January 24, 2008 / 2:20 AM / 12 years ago

China's economy eases as exports slow

BEIJING (Reuters) - China grew 11.4 percent in 2007, the fastest pace in 13 years, but is headed for a modest slowdown this year as global demand weakens and credit curbs to cap inflation ripple through the economy.

A worker walks in a new five-star hotel construction site in downtown Shanghai, January 24, 2008. China's economy grew 11.4 percent in 2007, the fastest pace in 13 years. REUTERS/ Nir Elias

The softening was evident in figures issued on Thursday showing that annual gross domestic product growth eased to 11.2 percent in the fourth quarter from 11.5 percent in the July-September period and 11.9 percent in the second quarter.

“If economic growth sees a mild slowdown, that would be within our expectations,” Xie Fuzhan, head of the National Bureau of Statistics, told a news conference.

Still, 2007 marked the fifth consecutive year of double-digit growth for China, which is on course to overtake Germany as the world’s third-largest economy this year and is growing in importance as a locomotive for global growth.

“Average growth over the last five years has been 10.6 percent — that’s really extraordinary. The ups and downs each year have also been limited — that’s also extraordinary,” Xie said.

As global credit woes stemming from the U.S. subprime crisis drag down demand for China’s exports, which contributed about a third of last year’s increase in GDP, economists expect China’s growth this year to dip to around 10 percent.

That would match the average growth rate China has enjoyed since it embarked on market reforms in 1978 and would maintain its status as the world’s fastest-growing major economy.

If the economy slows more than expected, economists are in no doubt that Beijing will unwind some of the restrictive policies it has rolled out over the past year.

“China may relax its tightening after March if domestic consumption is not as strong as expected and if investment drops sharply,” said Zhao Qingming, an economist with China Construction Bank in Beijing.

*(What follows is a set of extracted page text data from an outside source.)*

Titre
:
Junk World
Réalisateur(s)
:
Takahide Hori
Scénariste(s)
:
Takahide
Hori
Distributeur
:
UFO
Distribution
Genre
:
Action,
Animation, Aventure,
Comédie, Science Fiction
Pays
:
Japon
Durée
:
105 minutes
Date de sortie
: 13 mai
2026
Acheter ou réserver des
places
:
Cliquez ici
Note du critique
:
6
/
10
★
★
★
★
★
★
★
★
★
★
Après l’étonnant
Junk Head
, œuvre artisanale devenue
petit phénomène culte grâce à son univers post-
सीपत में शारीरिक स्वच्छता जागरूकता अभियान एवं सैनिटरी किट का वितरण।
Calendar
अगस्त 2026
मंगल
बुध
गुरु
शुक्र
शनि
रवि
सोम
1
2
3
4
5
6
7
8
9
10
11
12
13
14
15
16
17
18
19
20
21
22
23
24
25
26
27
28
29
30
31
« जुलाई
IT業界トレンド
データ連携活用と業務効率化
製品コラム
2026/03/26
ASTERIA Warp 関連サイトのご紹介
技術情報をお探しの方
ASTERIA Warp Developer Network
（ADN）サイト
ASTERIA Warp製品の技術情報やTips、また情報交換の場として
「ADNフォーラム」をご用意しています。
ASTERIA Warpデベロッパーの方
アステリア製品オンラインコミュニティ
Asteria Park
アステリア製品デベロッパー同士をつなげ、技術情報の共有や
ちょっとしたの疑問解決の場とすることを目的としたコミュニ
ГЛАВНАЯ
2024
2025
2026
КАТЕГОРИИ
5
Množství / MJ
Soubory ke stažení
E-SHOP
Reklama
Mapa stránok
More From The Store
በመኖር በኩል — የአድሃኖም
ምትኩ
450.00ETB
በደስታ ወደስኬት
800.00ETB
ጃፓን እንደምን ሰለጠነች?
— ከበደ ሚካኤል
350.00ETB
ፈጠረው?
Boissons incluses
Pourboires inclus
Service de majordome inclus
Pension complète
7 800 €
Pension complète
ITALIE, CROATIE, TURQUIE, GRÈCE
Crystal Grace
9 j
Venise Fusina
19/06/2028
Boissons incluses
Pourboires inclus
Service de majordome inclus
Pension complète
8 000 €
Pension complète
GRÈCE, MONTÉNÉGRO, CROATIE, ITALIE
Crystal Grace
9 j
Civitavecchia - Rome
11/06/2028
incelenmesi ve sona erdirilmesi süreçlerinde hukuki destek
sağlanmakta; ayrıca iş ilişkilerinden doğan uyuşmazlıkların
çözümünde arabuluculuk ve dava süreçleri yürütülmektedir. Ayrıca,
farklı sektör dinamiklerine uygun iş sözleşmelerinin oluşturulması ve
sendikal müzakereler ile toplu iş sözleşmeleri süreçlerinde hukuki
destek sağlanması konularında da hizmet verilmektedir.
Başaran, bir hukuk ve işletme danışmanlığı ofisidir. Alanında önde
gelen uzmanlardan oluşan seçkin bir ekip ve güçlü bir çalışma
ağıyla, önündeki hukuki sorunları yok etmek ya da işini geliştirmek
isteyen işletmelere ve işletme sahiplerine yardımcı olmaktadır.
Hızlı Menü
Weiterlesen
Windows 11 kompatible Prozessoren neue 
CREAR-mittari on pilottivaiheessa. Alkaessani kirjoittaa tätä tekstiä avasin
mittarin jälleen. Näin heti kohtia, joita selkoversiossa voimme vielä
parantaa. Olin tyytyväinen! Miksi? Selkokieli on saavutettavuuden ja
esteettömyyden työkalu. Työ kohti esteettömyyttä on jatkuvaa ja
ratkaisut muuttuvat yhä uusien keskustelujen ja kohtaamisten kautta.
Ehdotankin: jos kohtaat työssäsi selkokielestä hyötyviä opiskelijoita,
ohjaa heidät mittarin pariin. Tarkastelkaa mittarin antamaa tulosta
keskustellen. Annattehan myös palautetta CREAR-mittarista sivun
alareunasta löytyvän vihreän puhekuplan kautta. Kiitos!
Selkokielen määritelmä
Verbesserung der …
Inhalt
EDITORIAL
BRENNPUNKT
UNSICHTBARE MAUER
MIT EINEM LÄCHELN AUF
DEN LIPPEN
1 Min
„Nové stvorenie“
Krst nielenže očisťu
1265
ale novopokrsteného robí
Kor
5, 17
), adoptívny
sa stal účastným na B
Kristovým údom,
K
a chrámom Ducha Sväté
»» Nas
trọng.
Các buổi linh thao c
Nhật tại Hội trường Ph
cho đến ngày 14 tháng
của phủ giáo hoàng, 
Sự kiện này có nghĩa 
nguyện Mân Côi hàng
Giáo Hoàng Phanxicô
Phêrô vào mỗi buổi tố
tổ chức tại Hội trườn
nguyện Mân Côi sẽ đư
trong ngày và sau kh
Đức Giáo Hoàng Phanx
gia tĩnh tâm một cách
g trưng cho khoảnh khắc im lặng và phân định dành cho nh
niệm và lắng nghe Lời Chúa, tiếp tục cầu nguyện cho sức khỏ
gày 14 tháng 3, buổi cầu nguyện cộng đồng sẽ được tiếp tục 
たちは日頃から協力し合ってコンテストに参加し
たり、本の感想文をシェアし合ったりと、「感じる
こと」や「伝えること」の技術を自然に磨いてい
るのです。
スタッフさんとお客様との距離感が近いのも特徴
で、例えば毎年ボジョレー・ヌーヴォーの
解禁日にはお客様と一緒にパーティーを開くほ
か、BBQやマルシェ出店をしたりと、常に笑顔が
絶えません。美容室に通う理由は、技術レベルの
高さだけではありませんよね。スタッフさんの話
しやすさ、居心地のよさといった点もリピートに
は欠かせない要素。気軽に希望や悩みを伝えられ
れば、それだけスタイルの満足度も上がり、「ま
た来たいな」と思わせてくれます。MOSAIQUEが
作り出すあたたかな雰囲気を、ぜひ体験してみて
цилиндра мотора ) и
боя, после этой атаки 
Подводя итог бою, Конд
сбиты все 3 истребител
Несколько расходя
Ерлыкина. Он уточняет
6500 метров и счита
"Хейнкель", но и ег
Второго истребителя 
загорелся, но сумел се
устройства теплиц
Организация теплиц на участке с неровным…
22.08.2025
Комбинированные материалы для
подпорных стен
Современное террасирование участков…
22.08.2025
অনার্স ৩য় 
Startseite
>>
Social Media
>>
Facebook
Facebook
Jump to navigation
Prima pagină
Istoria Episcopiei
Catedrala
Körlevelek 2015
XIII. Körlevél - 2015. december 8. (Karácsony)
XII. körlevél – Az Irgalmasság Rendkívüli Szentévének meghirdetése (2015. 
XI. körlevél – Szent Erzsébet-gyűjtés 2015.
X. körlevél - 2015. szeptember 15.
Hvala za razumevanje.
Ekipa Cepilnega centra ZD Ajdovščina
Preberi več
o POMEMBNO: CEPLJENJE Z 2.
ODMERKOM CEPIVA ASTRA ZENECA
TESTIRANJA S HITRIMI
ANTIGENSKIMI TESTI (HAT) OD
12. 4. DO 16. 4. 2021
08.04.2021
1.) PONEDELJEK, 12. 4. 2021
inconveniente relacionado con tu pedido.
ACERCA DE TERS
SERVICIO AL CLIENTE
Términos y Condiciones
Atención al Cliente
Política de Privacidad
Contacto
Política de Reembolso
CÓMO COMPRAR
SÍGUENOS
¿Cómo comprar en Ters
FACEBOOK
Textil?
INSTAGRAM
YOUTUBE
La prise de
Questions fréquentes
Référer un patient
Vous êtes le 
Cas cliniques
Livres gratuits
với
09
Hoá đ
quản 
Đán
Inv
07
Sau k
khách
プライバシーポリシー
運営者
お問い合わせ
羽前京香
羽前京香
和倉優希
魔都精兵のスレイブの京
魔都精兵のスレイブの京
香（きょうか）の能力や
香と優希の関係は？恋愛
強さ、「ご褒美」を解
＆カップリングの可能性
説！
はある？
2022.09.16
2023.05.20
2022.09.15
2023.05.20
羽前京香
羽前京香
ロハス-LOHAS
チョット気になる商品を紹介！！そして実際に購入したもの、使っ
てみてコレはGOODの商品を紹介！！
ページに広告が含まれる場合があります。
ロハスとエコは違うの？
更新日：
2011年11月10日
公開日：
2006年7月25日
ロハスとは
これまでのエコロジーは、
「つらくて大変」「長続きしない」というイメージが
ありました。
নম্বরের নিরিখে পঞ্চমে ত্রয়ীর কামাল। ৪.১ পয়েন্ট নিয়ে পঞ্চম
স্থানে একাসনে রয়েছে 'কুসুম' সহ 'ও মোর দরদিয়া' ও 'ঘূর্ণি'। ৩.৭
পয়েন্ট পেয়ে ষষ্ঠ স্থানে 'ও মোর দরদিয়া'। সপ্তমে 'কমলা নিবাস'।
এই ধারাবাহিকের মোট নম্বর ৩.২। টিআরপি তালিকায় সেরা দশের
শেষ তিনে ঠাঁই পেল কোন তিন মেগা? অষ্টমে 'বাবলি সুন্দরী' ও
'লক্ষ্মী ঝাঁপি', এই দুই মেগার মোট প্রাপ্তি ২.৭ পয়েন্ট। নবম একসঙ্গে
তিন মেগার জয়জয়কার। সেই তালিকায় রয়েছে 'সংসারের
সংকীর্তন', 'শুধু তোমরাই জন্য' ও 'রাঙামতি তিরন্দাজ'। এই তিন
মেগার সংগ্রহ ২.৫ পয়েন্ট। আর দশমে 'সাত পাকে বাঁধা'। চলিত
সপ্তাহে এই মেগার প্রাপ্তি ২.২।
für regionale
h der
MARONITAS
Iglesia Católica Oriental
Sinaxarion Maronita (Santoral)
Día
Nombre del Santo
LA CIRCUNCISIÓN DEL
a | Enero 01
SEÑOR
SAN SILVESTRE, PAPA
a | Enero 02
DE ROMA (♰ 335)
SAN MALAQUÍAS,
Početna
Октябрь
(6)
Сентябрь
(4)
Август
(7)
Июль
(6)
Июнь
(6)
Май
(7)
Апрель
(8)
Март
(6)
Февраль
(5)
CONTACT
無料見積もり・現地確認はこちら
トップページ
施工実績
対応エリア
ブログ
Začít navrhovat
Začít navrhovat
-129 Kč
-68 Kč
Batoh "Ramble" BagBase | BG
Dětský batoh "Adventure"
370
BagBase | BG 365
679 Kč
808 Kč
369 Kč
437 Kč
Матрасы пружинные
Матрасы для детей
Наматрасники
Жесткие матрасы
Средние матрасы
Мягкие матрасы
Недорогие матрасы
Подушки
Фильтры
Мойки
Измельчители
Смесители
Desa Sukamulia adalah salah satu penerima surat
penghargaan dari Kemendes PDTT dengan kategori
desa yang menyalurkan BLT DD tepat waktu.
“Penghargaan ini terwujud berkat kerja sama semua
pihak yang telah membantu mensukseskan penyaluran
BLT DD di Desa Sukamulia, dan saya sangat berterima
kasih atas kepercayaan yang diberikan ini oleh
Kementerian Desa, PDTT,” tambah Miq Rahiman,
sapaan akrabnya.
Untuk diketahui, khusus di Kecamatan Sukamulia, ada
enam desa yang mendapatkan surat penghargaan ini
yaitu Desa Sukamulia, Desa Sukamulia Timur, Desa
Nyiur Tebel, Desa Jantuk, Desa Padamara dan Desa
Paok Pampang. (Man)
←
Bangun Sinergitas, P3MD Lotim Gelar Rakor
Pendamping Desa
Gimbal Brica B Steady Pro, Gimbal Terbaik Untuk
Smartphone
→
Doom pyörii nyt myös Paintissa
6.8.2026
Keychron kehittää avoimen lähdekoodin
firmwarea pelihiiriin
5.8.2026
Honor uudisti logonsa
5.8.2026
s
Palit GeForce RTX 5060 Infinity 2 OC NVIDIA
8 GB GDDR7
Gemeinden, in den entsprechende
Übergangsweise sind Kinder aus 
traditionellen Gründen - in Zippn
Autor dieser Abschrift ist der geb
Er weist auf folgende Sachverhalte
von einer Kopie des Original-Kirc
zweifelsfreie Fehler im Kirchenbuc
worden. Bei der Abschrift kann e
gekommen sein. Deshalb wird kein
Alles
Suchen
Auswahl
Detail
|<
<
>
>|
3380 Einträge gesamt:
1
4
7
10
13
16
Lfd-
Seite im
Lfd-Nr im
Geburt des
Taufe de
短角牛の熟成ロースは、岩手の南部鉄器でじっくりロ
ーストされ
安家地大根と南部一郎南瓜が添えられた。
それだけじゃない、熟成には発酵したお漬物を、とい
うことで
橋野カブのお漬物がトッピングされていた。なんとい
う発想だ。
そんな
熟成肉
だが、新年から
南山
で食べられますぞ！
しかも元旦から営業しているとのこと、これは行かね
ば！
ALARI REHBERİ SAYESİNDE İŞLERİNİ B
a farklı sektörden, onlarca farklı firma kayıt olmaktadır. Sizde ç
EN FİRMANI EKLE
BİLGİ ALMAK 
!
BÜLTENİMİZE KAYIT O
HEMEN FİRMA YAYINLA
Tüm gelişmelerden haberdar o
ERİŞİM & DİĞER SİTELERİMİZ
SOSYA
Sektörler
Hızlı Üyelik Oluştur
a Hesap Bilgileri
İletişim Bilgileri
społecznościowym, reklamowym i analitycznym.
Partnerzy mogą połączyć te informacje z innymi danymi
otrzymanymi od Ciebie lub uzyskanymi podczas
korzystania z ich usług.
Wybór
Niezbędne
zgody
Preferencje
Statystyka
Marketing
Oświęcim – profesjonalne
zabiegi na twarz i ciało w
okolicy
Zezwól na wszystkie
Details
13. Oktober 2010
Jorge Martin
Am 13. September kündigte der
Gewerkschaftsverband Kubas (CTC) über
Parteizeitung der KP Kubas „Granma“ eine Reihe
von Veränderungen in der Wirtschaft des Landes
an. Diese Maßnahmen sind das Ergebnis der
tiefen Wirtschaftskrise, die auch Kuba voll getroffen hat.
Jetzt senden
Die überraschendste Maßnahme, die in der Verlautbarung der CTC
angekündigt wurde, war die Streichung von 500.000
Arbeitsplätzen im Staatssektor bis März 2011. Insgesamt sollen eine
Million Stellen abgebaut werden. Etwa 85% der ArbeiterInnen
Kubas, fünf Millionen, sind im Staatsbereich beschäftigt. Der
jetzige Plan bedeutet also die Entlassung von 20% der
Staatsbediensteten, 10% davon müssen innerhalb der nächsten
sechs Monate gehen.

The ruling Communist party, economists say, wants above all to avert an economic hard landing that could sap its legitimacy as it prepares to show off China to the world in August’s Olympic Games.


“I’m positive about China’s economy this year, Xie said. But he added: “The government could adopt a number of policies to offset the negative impact that could come from a slowing U.S. economy.”

Yet China is also wary of inflation, which has touched off social unrest many times in the past.

Although consumer price inflation slowed to 6.5 percent in December from an 11-year high of 6.9 percent in November, factory-gate inflation jumped to 5.4 percent from 4.6 percent.

“Even if there are no new price rises, the lagged effect of price increases in 2007 will by itself bring with it heavy inflation pressures this year,” Xie said.

This leaves China in much the same position as the European Central Bank: aware that it might need to ease policy to prop up the economy, but worried that inflation is above target.

“China definitely needs to tighten further to tame inflation,” said Song Guoqing, an economics professor at Peking University.

To cap inflation and prevent overheating, Beijing raised interest rates six times last year and gave banks blunt orders to lend less.

Alarmed by surging prices, the authorities this month also froze energy and transport tariffs and imposed temporary price controls on food — the fount of the latest spike in inflation.

“China will not relax its tightening, at least in the short term, as the growth rate is still on the high side and inflation is going up,” said Zhang Yongjun, a senior economist with the State Information Centre, a government think-tank in Beijing.

“But in the second half, if the economy keeps slowing down and inflation comes down, the tightening measures might be eased somewhat,” he added.